The ambivalence of successive governments and political parties, especially the Tories, in the period from joining in 1973 has ensured a less than serious commitment to the purpose, progress and potential of this great European project. It now seems paradoxical and somewhat disingenuous to blame all the ills on the EU when Britain and the other 27 countries control the whole operation The perceived problems and weaknesses of the EU are more to do with a detached and uninterested Britain than the institution itself or the other member states.

EU “opt outs” are rarely talked about by the euro sceptics. Opt outs allow nation states to withdraw from legislation, treaties and certain policy areas. Britain has more opt outs that any other country in the EU covering the adoption of the euro and economic and monetary union, the area of freedom and justice, the Schengen border arrangements and the lesser known Charter of Fundamental rights which protects citizens and workers in the other member states.
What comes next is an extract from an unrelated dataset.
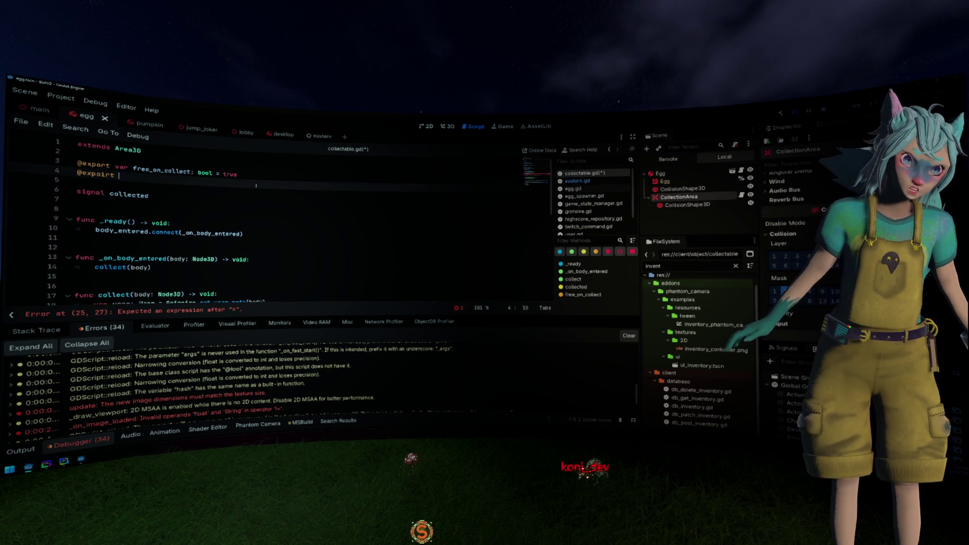
pyautogui.write(' var ')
David Cameron’s current reforms, with the exception of restricting access to in-work and out-of-work benefits which would drive a coach and horses through the four key principles of the Single market, merely continue the Tory assault on the EU. The issues of economic governance, sovereignty and competitiveness are minor and present no problems to the EU. This has nothing to do with the weaknesses in Britain’s relationship with the EU. None of the previous opt outs were put to a referendum, including our opt outs from EMU and the Euro. So what has changed? Why are we having a referendum to approve, with one exception, minor reforms?

The EU has also led the way in environmental legislation, the protection of employees in the workplace, social rights, human rights and benefits and policies for the family. These measures are viewed by the political right as regulation, bureaucracy and interfering with the market. The EU has protected workers and citizens in periods of Tory government. Again the political right don’t like this. Tory objections are political, not constitutional or democratic.

Britain should be leading in Europe. This is an opportunity for Britain to have a new world view and where we work with our European neighbours. We need to get over much of our history.

Never in the field of political endeavour has so much vitriol been thrown at such a remarkable and successful institution by so many people whose politics and party are considered more important than people and country. The Euro sceptics of Ukip and the political right are dangerous. They have no case for Brexit other than a very plausible con, well rehearsed over the last 40 years. There is an alternative story about the EU but it is not being presented strongly or loudly enough.